The musicians disappear into the work.
Synthesizer pioneer Don Buchla passed away two days before the release of Sunergy. It’s a shame he didn’t live to hear this fantastic tribute to his legacy. Composed with just two Buchla synths, Sunergy makes up for its severely limited palate through the sheer ingenuity of the two musicians behind it, both of them intimately familiar with their instruments.
Its backstory is delightful. 71-year-old Suzanne Ciani is one of those musicians you’ve probably heard even if you don’t know who she is. She played on Starland Vocal Band’s notorious “Afternoon Delight” and Meco’s disco version of the Star Wars theme, and she’s done sound effects for dozens of ads, most notably the “pop” you hear in Coca-Cola commercials. She’s also the first woman to score a major Hollywood film by herself (The Incredible Shrinking Woman, 1981) and has a prolific, five-time-Grammy-nominated career as a new age artist.
Kaitlyn Aurelia Smith, a 30-year-old ex-folkie who happened to live in the same town as Ciani, ran into the elder musician by chance. They bonded over Buchlas and, under the patronage of the RVNG Intl. label, recorded Sunergy as part of the consistently great FRKWYS series.
Sunergy, then, is a labor of love by two people with nearly symbiotic bonds to their instruments. But don’t let the backstory trip you up. There’s not really any palpable sense of collaborative joy; at risk of sounding rockist, I’d argue the synergy the FRKWYS series – which pairs younger musicians with older kindred spirits – is better transmitted through a band setting.
What Sunergy does bring to the table is the thrill of hearing two skilled musicians push their instruments to the limit. Listening to Sunergy is like listening to a Hendrix or electric Miles Davis album in how it challenges your perception of what the instruments it was made on can sound like. Appropriately–given Ciani’s history using Buchlas to replicate everyday noises– Sunergy doesn’t sound like synths so much as animal noises; opener “A New Day” isn’t too far off from Pink Floyd’s tape experiment “Several Small Species Of Furry Animals Gathered Together In A Cave And Grooving With A Pict.” This isn’t one of those revivalist kosmische albums that openly touts the fact that it’s made on synths. It sounds like something else entirely.

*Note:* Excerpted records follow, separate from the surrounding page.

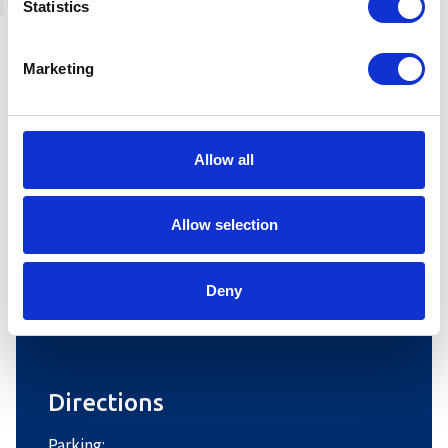
Statistics
Marketing
Allow all
Allow selection
Deny
Leaflet
|
©
OpenStreetMap
contributors
Directions
Parking:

Sunergy is split into three tracks, two on vinyl. “A New Day,” a slowly crescendoing sea of avian burbles, takes up nearly half of the album’s runtime. Thankfully, it never builds into anything so noisy as to break its ambient spell. “Closed Circuit” is weaker, flitting between dynamics seemingly at will, but it’s thankfully short compared to the other two. The final track, “Retrograde,” is perhaps the best thing here, its phased-out drone evoking the hazy bliss of Michael Stearns or fellow FRKWYS participant Laraaji. I advise anyone but collectors and zealous record fans to stay away from the vinyl edition; it’s underwhelming without “Retrograde.”
This is a good album, but it doesn’t quite capture the collaborative rapture that makes the FRKWYS series so special. The two best FRKWYS releases – Laraaji’s joint with Blues Control and the Congos’ album with Sun Araw and M. Geddes Gengras – worked because of the obvious thrill the older and younger parties got out of mixing their styles into an integrated whole. On Sunergy, the musicians disappear into the work. This isn’t an album with a whole lot of personality, but it’s a good-sounding one, and one of the year’s better ambient releases.